The coding style is enforced using ruff, based on the styles suggest by isort and black. Moreover, we use Google Style docstrings, which might be best learned by example. The documentation, including the docstrings, are written using reStructuredText, with examples in the following cheatsheet. To ensure the integrity of the code, we also try to provide many test functions, contained in the separate sub-folder tests. These tests can be ran using scripts in the scripts subfolder in the root folder. This folder also contain a script tests_types.sh, which uses mypy to check the consistency of the python type annotations. We use these type annotations for additional documentation and they have also already been useful for finding some bugs. Finally, we have pre-commit hooks, which you should install using pre-commit install.

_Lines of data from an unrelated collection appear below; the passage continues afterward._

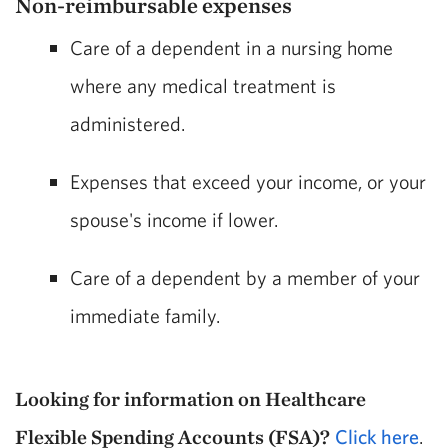
Non-reimbursable expenses
Care of a dependent in a nursing home
where any medical treatment is
administered.
Expenses that exceed your income, or your
spouse's income if lower.
Care of a dependent by a member of your
immediate family.
Looking for information on Healthcare
Flexible Spending Accounts (FSA)?
Click here
.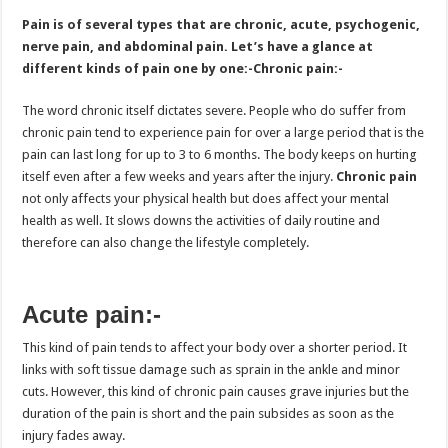
Pain is of several types that are chronic, acute, psychogenic,
nerve pain, and abdominal pain. Let’s have a glance at
different kinds of pain one by one:-
Chronic pain:-
The word chronic itself dictates severe. People who do suffer from
chronic pain tend to experience pain for over a large period that is the
pain can last long for up to 3 to 6 months. The body keeps on hurting
itself even after a few weeks and years after the injury.
Chronic pain
not only affects your physical health but does affect your mental
health as well. It slows downs the activities of daily routine and
therefore can also change the lifestyle completely.
Acute pain:-
This kind of pain tends to affect your body over a shorter period. It
links with soft tissue damage such as sprain in the ankle and minor
cuts. However, this kind of chronic pain causes grave injuries but the
duration of the pain is short and the pain subsides as soon as the
injury fades away.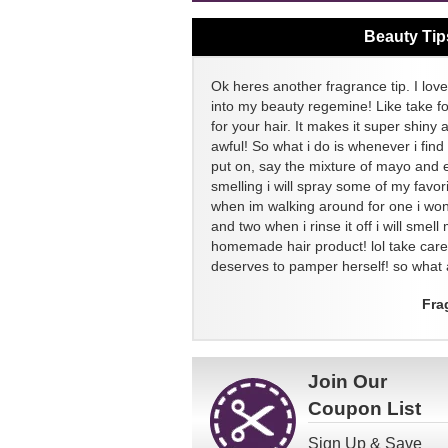
Beauty Tip
Ok heres another fragrance tip. I love
into my beauty regemine! Like take f
for your hair. It makes it super shiny 
awful! So what i do is whenever i find
put on, say the mixture of mayo and 
smelling i will spray some of my favor
when im walking around for one i won
and two when i rinse it off i will sme
homemade hair product! lol take ca
deserves to pamper herself! so what a
Fra
Join Our
Coupon List
Sign Up & Save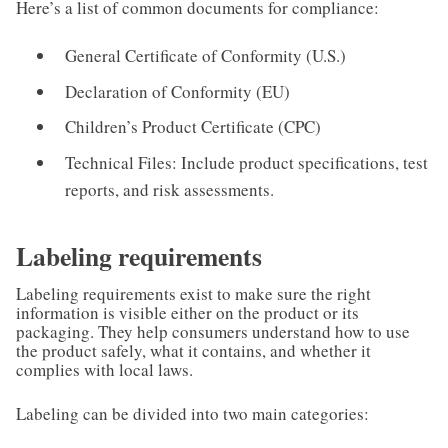
Here’s a list of common documents for compliance:
General Certificate of Conformity (U.S.)
Declaration of Conformity (EU)
Children’s Product Certificate (CPC)
Technical Files: Include product specifications, test
reports, and risk assessments.
Labeling requirements
Labeling requirements exist to make sure the right
information is visible either on the product or its
packaging. They help consumers understand how to use
the product safely, what it contains, and whether it
complies with local laws.
Labeling can be divided into two main categories: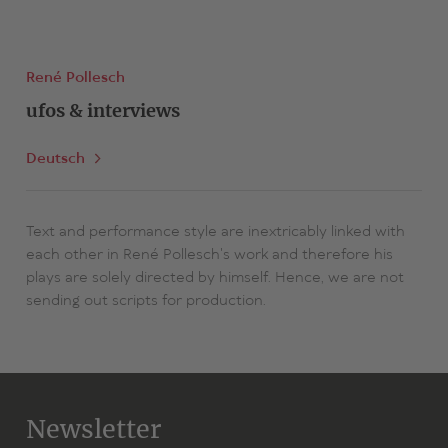
René Pollesch
ufos & interviews
Deutsch
Text and performance style are inextricably linked with
each other in René Pollesch's work and therefore his
plays are solely directed by himself. Hence, we are not
sending out scripts for production.
Newsletter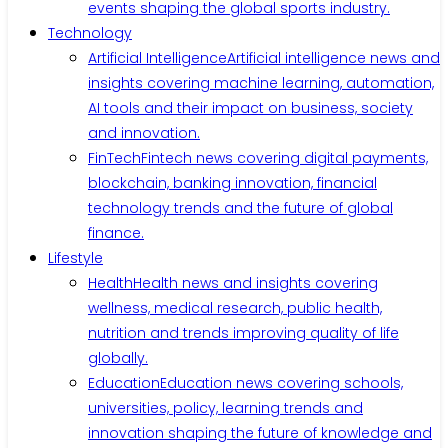
events shaping the global sports industry.
Technology
Artificial Intelligence
Artificial intelligence news and
insights covering machine learning, automation,
AI tools and their impact on business, society
and innovation.
FinTech
Fintech news covering digital payments,
blockchain, banking innovation, financial
technology trends and the future of global
finance.
Lifestyle
Health
Health news and insights covering
wellness, medical research, public health,
nutrition and trends improving quality of life
globally.
Education
Education news covering schools,
universities, policy, learning trends and
innovation shaping the future of knowledge and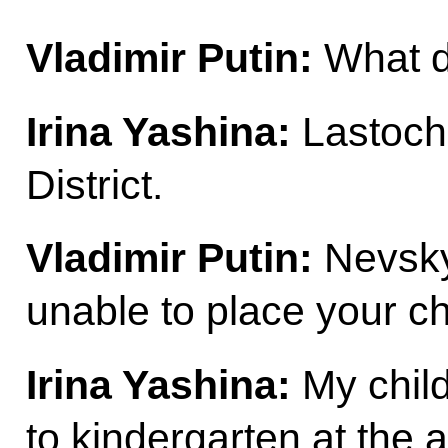
Vladimir Putin:
What di
Irina Yashina:
Lastoch
District.
Vladimir Putin:
Nevsky 
unable to place your ch
Irina Yashina:
My child
to kindergarten at the 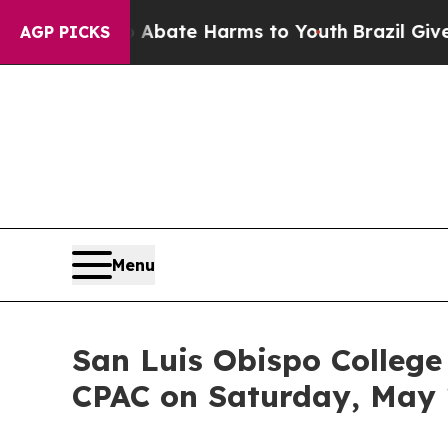
Fund to Abate Harms to Youth
Brazil Gives Paren
AGP PICKS
Menu
San Luis Obispo College
CPAC on Saturday, May 1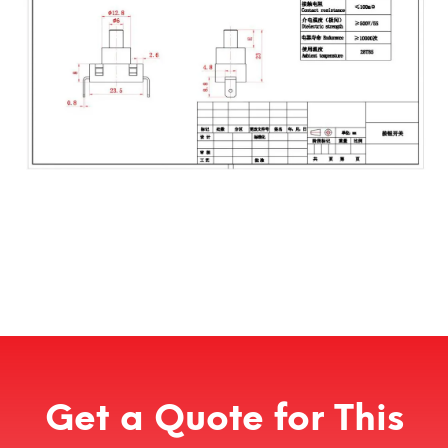
Get a Quote for This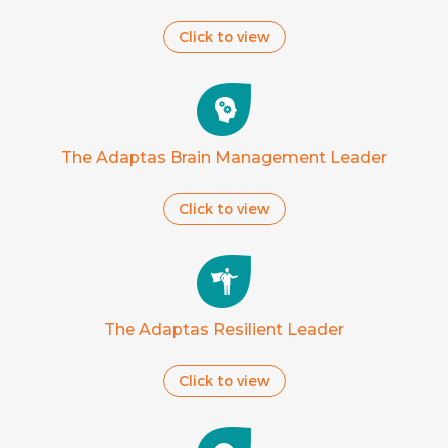
Click to view
The Adaptas Brain Management Leader
Click to view
The Adaptas Resilient Leader
Click to view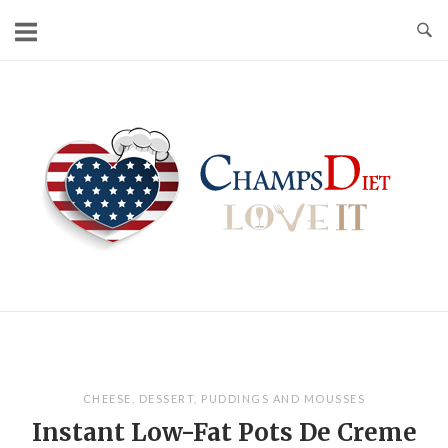
Skip
to
content
Home
CHEESE
,
DESSERT
,
PUDDINGS AND MOUSSES
Instant Low-Fat Pots De Creme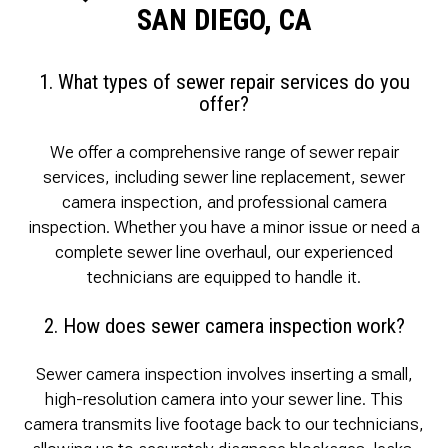
SAN DIEGO, CA
1. What types of sewer repair services do you
offer?
We offer a comprehensive range of sewer repair
services, including sewer line replacement, sewer
camera inspection, and professional camera
inspection. Whether you have a minor issue or need a
complete sewer line overhaul, our experienced
technicians are equipped to handle it.
2. How does sewer camera inspection work?
Sewer camera inspection involves inserting a small,
high-resolution camera into your sewer line. This
camera transmits live footage back to our technicians,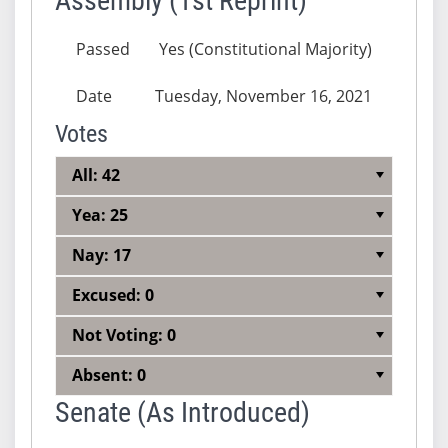
Assembly (1st Reprint)
Passed
Yes (Constitutional Majority)
Date
Tuesday, November 16, 2021
Votes
All: 42
Yea: 25
Nay: 17
Excused: 0
Not Voting: 0
Absent: 0
Senate (As Introduced)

We also have some conventions that should make the package more consistent and thus easier to use. For instance, we try to use properties instead of getter and setter methods as often as possible. Because we use numba or torch to speed up computations, we need to pass around (compiled) functions regularly. The names of the methods and functions that make such functions, i.e. that return callables, should start with ‘make_*’ where the wildcard should describe the purpose of the function being created.

3.5.5 Running unit tests

The pde package contains several unit tests, collected in the tests folder in the project root. These tests ensure that basic functions work as expected, in particular when code is changed in future versions. To run all tests, there are a few convenience scripts in the root directory scripts. The most basic script is tests_run.sh, which uses pytest to run the tests. Clearly, the python package pytest needs to be installed. There are also additional scripts that for instance run tests in parallel (needs the python package pytest-xdist installed), measure test coverage (needs package pytest-cov installed), and make simple performance measurements. Moreover, there is a script test_types.sh, which uses mypy to check the consistency of the python type annotations and there is a script format_code.sh, which formats the code automatically to adhere to our style.

Before committing a change to the code repository, it is good practice to run the tests, check the type annotations, and the coding style with the scripts described above.